The valid­ity of these views is not even the issue here, though I would argue it is false on many points. Rather, the main ques­tion that has been posed the past week is to what degree this col­lect­ive ideo­logy facil­it­ates the extreme viol­ence that the indi­vidual Breivik has proven cap­able of, and of which oth­ers are surely cap­able as well. This ques­tion is a ser­i­ous chal­lenge to non-viol­ent pro­ponents of the New Right ideo­logy, such as Geert Wilders, who now have to explain what is so par­tic­u­larly dan­ger­ous about Islam if people ‘from inside’ like Breivik can cause as much dam­age. Up until now, I have heard little in the way of prom­ising com­ments from New Right thinkers in Europe and the US, who hast­ily con­demn Breivik’s actions as that of a mad­man, and return to the topic of why Islam as a sup­posed col­lect­ively group is still the main issue for West­ern cul­tural and polit­ical secur­ity. I hope the com­ing weeks will lead to more open-minded­ness about what it is in our own cul­tural ideo­lo­gies that might lead to extrem­ist viol­ence and home-grown terror.

What Breivik’s deeds also show is that we might have to ser­i­ously revise our views on polit­ical extrem­ism in this new cen­tury. Describ­ing him as a Neo-Nazi cer­tainly does­n’t cut it, as Breivik’s polit­ical ideo­logy dif­fers from Neo-Nazism in a very import­ant respect, namely his stance towards Israel and Juda­ism. This dif­fer­ence is made pain­fully clear in a recent com­ment by Varg Vikernes, that other infam­ous Nor­we­gian crim­inal. Neo-Nazis blame the Jews for everything that’s wrong in the world, whereas the New Right seems to switch them out for Muslims, and often seek close ties with Israel and Zion­ism as ‘nat­ural’ part­ners in the struggle with Islam. This is a power­ful divid­ing line in mod­ern Right-wing think­ing that is imper­at­ive to keep in mind.* I’ve since changed my opin­ion in this respect. Criti­cism of Israel is in itself not dis­concer­ting; rather, it is often jus­ti­fied. That said, there is still a dis­concer­ting amount of anti-Semit­ism in Europe, both inside and out­side left­ist move­ments. —OS, 4/jan/2015 Add to that the dis­con­cert­ing grow­ing trend of anti-Israel rhet­oric in stu­dents and some left­ist move­ments, at times blur­ring the line with anti-Semit­ism, and you have a rather con­fus­ing picture.*

Finally, there is the ques­tion of what the Oslo attacks mean to West­ern cul­ture in gen­eral, regard­less of polit­ical lean­ings.
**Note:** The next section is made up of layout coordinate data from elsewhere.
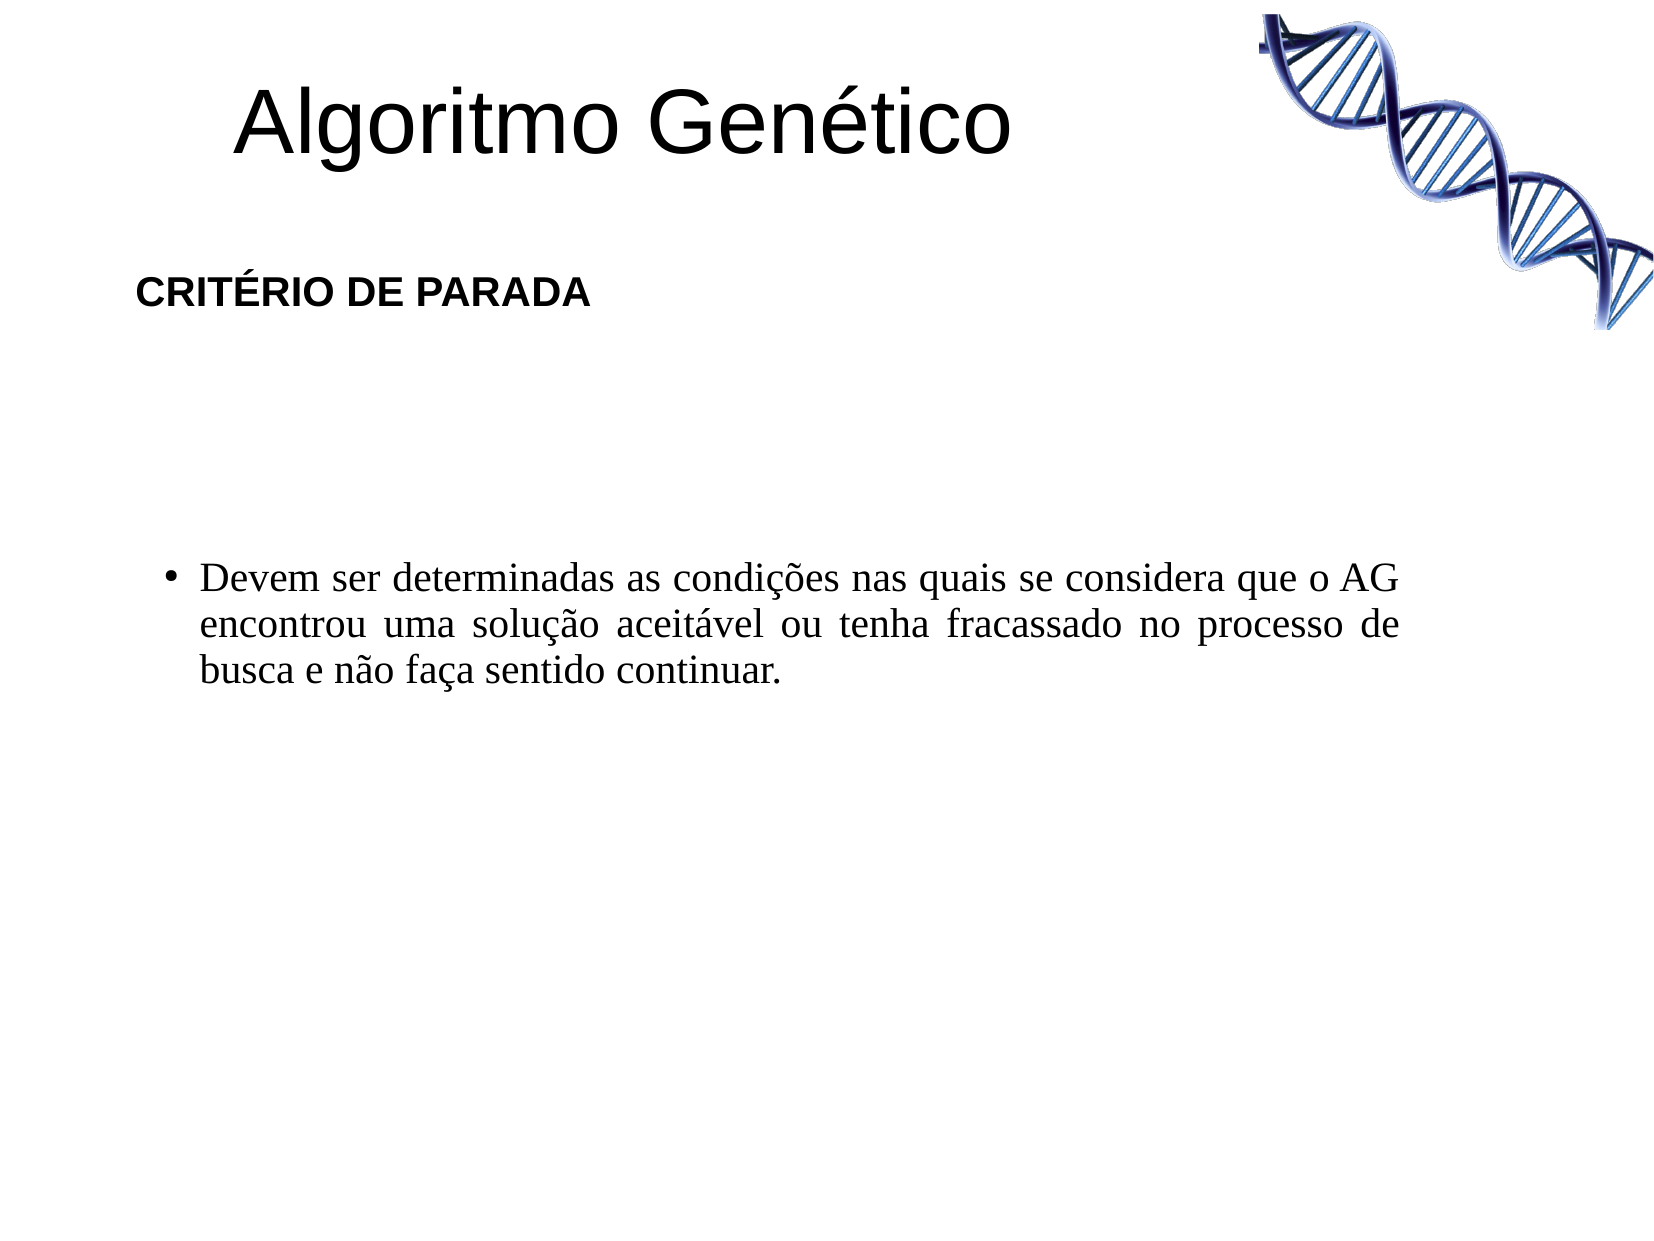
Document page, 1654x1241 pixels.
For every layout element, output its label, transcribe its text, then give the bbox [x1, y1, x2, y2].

title Algoritmo Genético [0, 17, 1369, 226]
picture [1259, 14, 1654, 330]
text_box Devem ser determinadas as condições nas quais se considera que o AG encontrou uma solução aceitável ou tenha fracassado no processo de busca e não faça sentido continuar. [149, 546, 1416, 701]
text_box CRITÉRIO DE PARADA [120, 261, 717, 323]
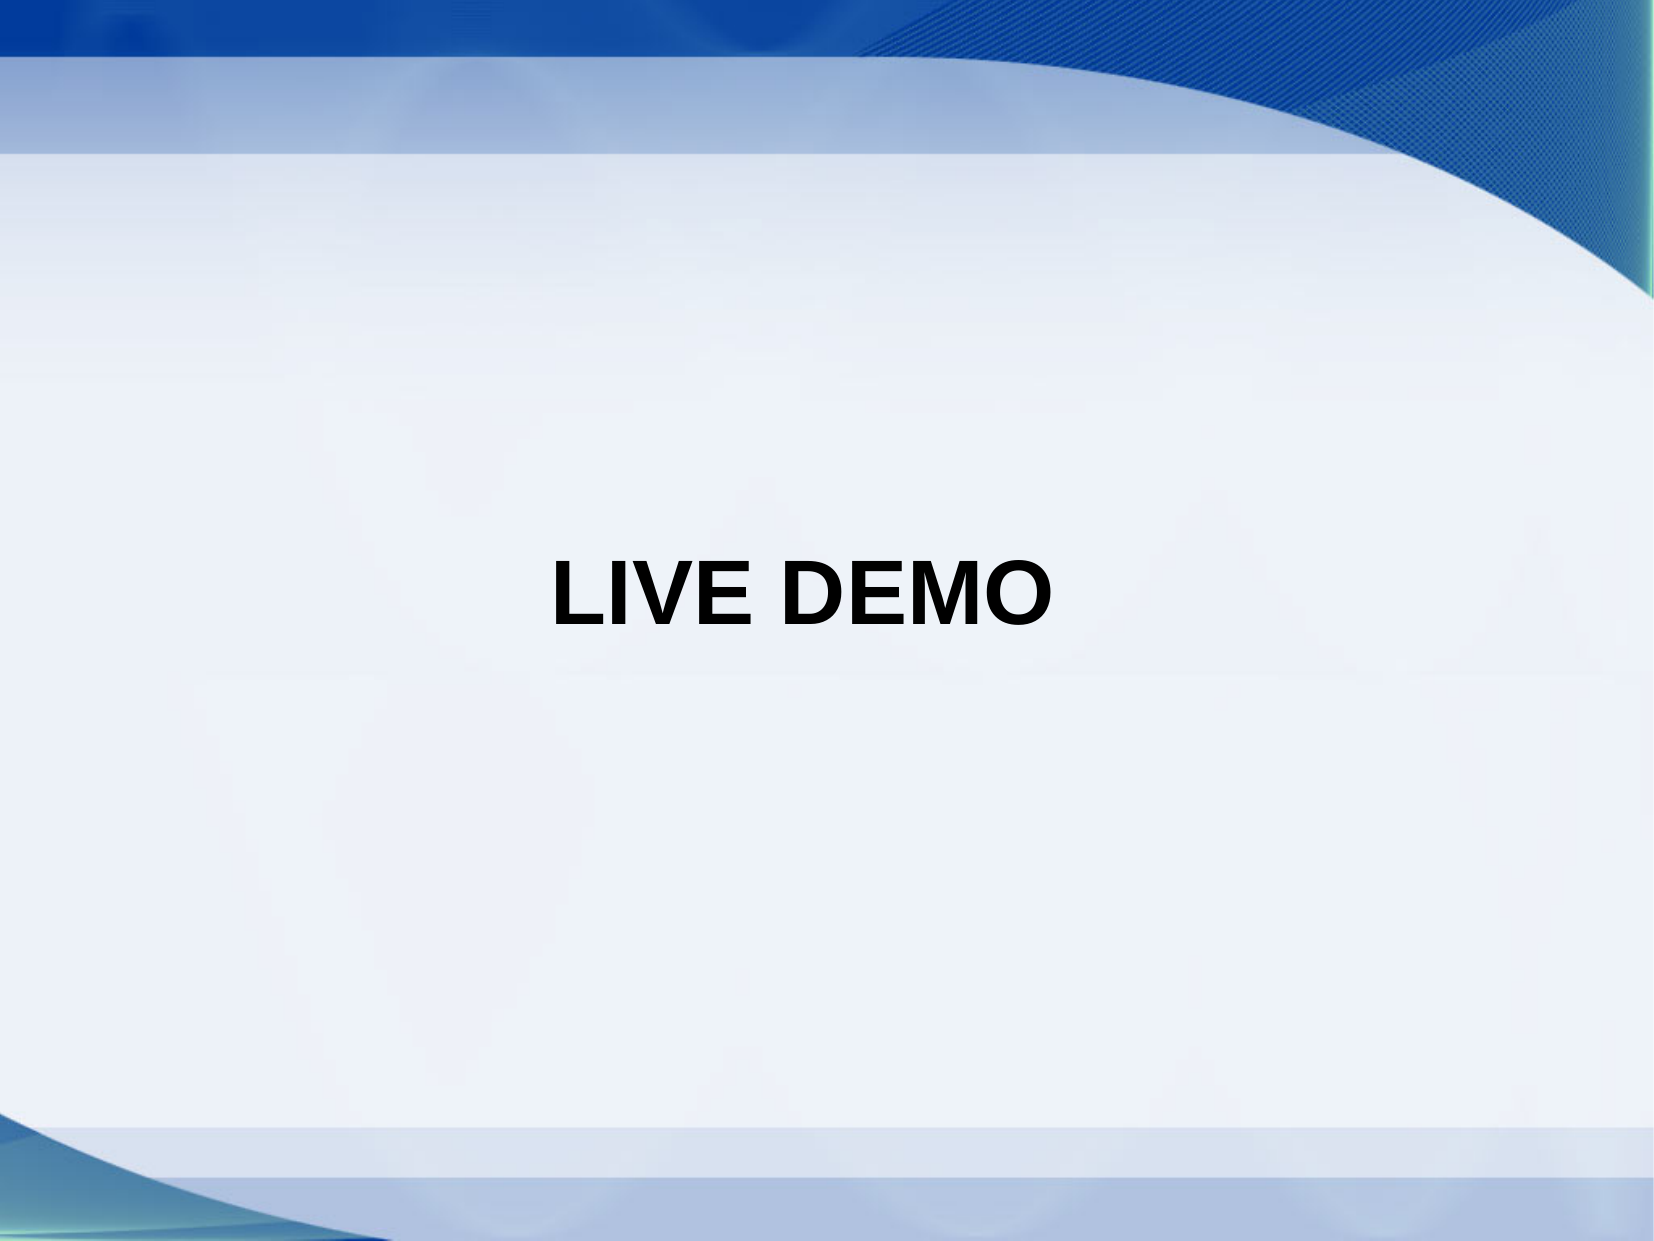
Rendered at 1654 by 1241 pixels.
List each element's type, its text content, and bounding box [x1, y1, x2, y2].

picture [0, 0, 1654, 1241]
title LIVE DEMO [59, 489, 1548, 697]
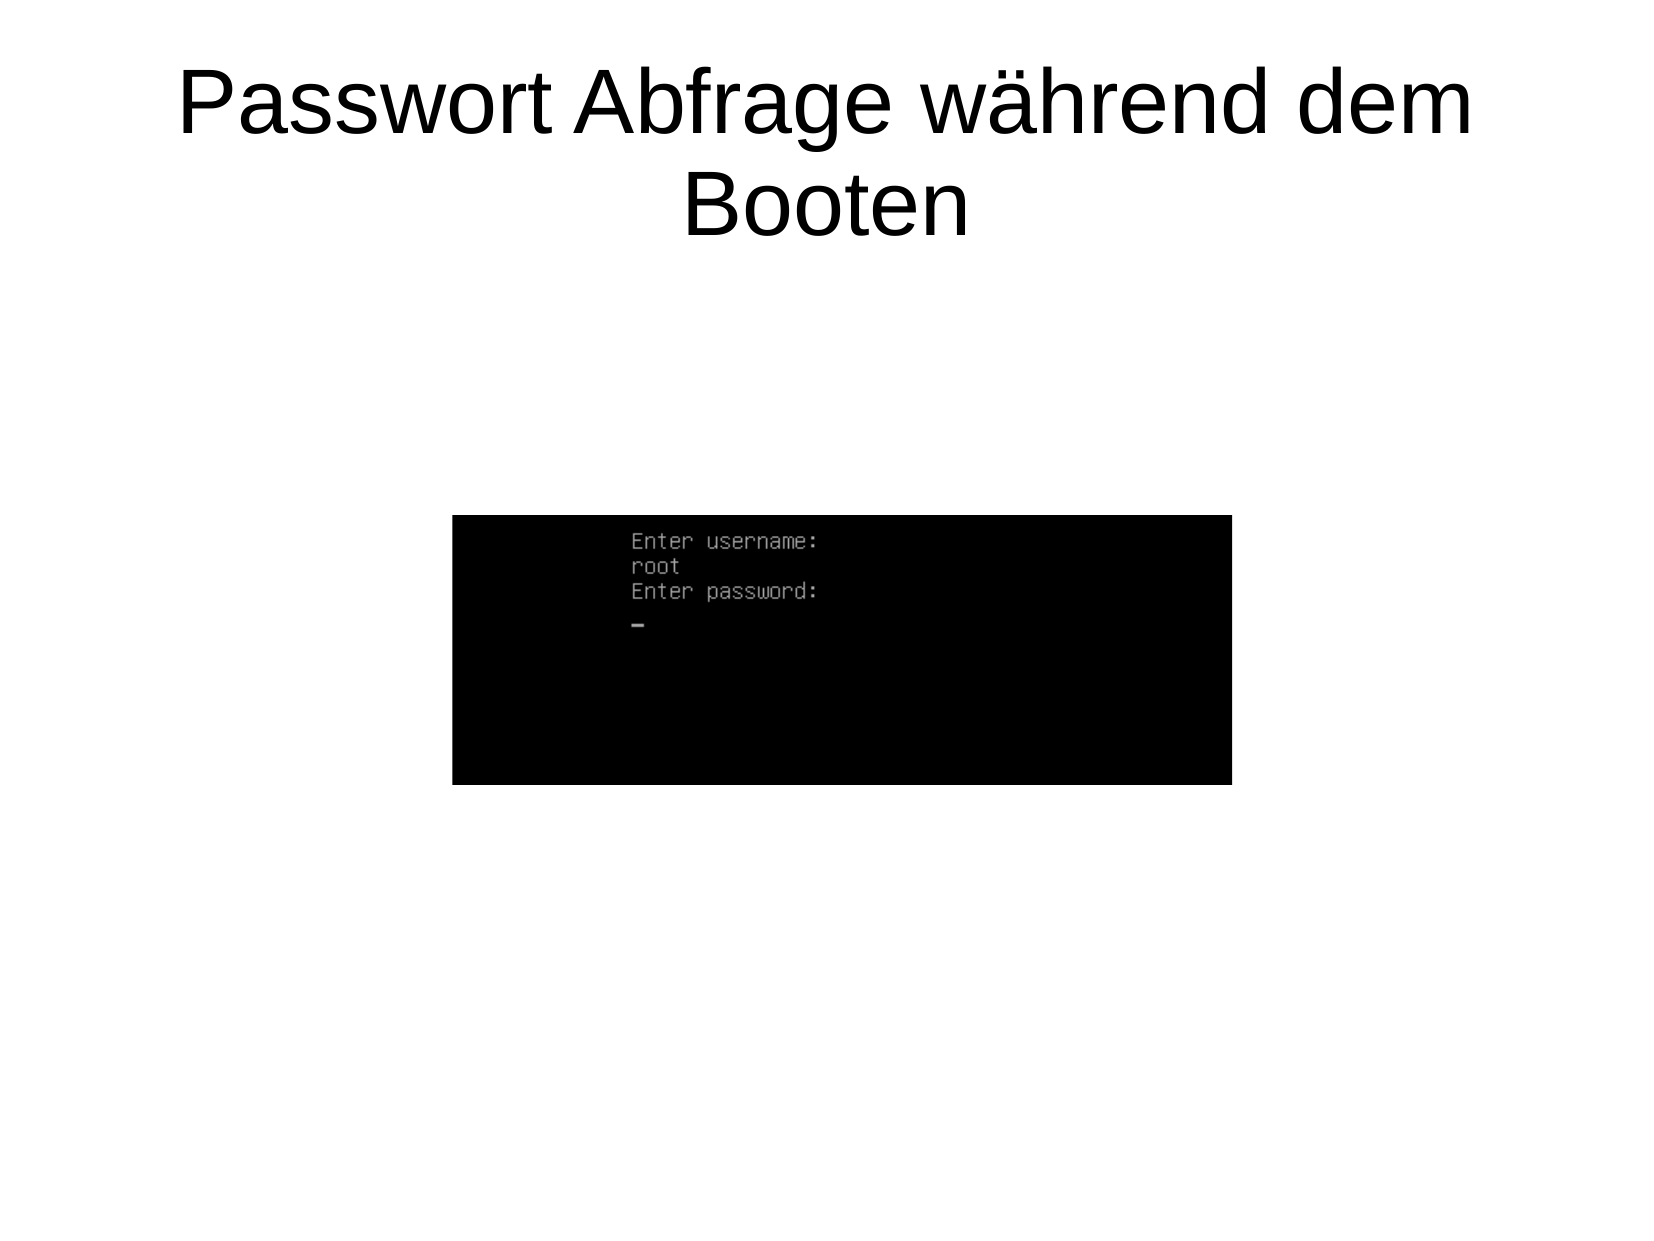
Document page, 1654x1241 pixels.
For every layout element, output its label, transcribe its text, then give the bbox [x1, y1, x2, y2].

title Passwort Abfrage während dem Booten [82, 49, 1571, 257]
picture [452, 515, 1233, 785]
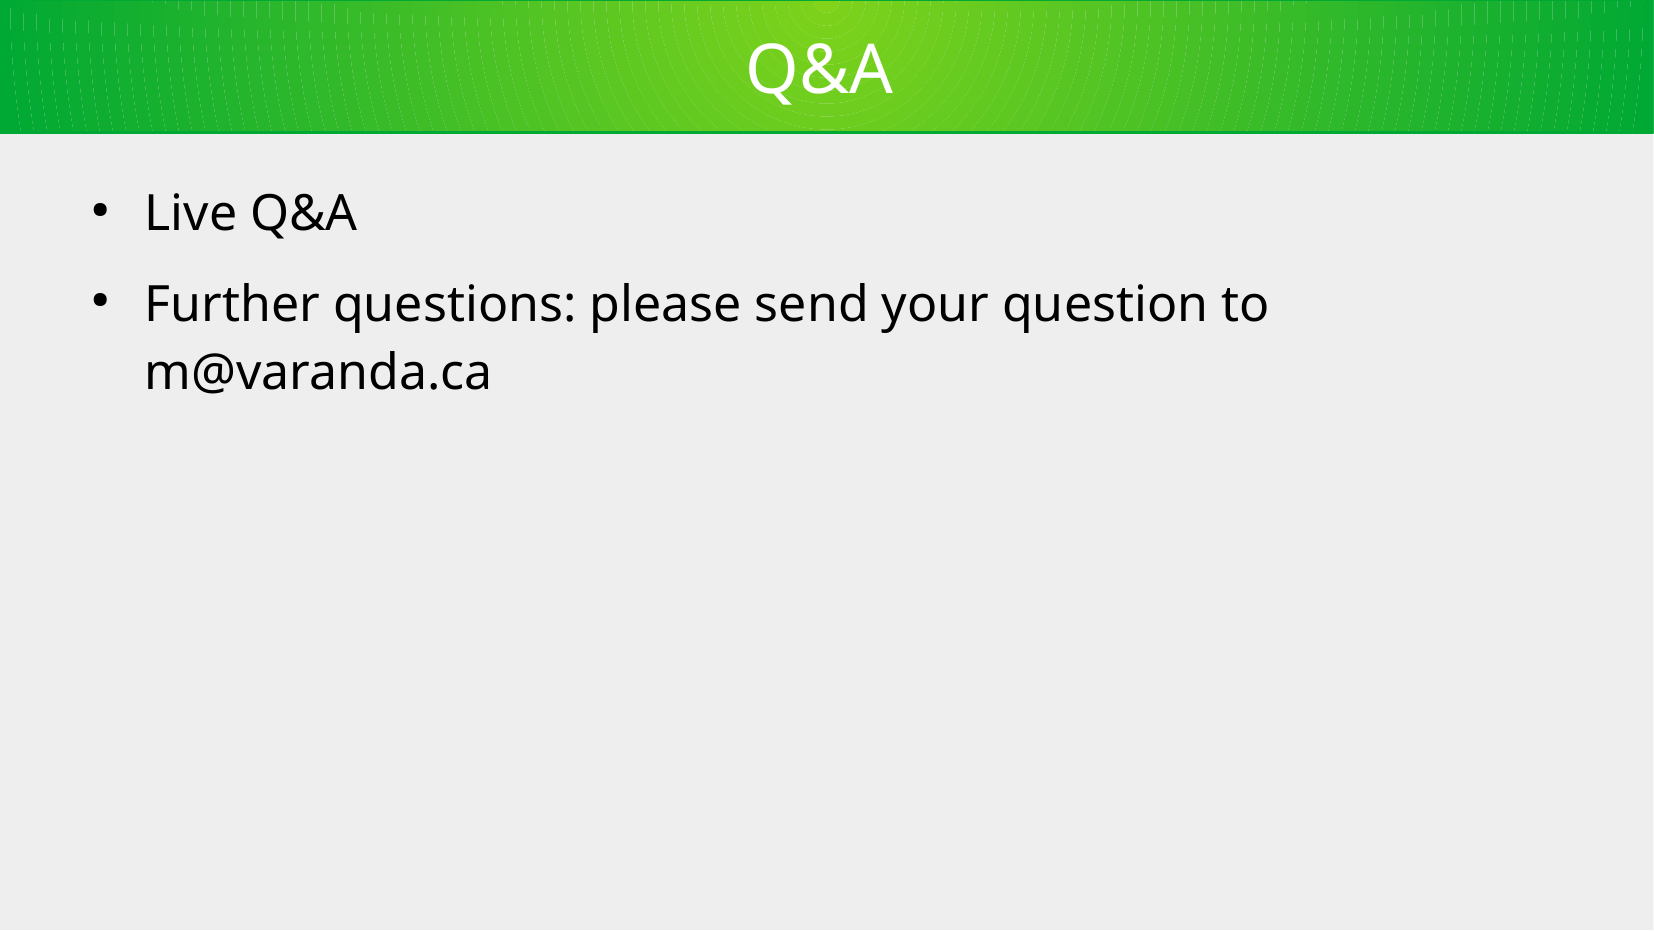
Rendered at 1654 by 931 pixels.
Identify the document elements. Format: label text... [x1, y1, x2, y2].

Of course, in a way these hor­rible deeds have driven many Nor­we­gi­ans closer together as they dis­tance them­selves from the killings, and find com­fort in each other. How­ever, if you believe, as I do, that much of the New Right rhet­oric behind Breivik’s actions are rooted in fear and insec­ur­ity con­cern­ing cul­tural iden­tity, these deeds only chal­lenge us more. In an art­icle in The Guard­ian yes­ter­day, Nor­we­gian writer Jo Nesbø warns of this chal­lenge, and how we must strive to not only “keep a cool head”, but also “a warm heart” in times like this. If fear is the breed­ing ground for what happened last Fri­day, and if we must not only fear what is out­side, as the New Right con­stantly argues, but also fear what sleeps within our own cul­ture, how can we live up to Nes­bø’s hopes? For those of us who aren’t stock­ing up fer­til­iser and rifles for the revolu­tion ourselves, that is per­haps the most import­ant question.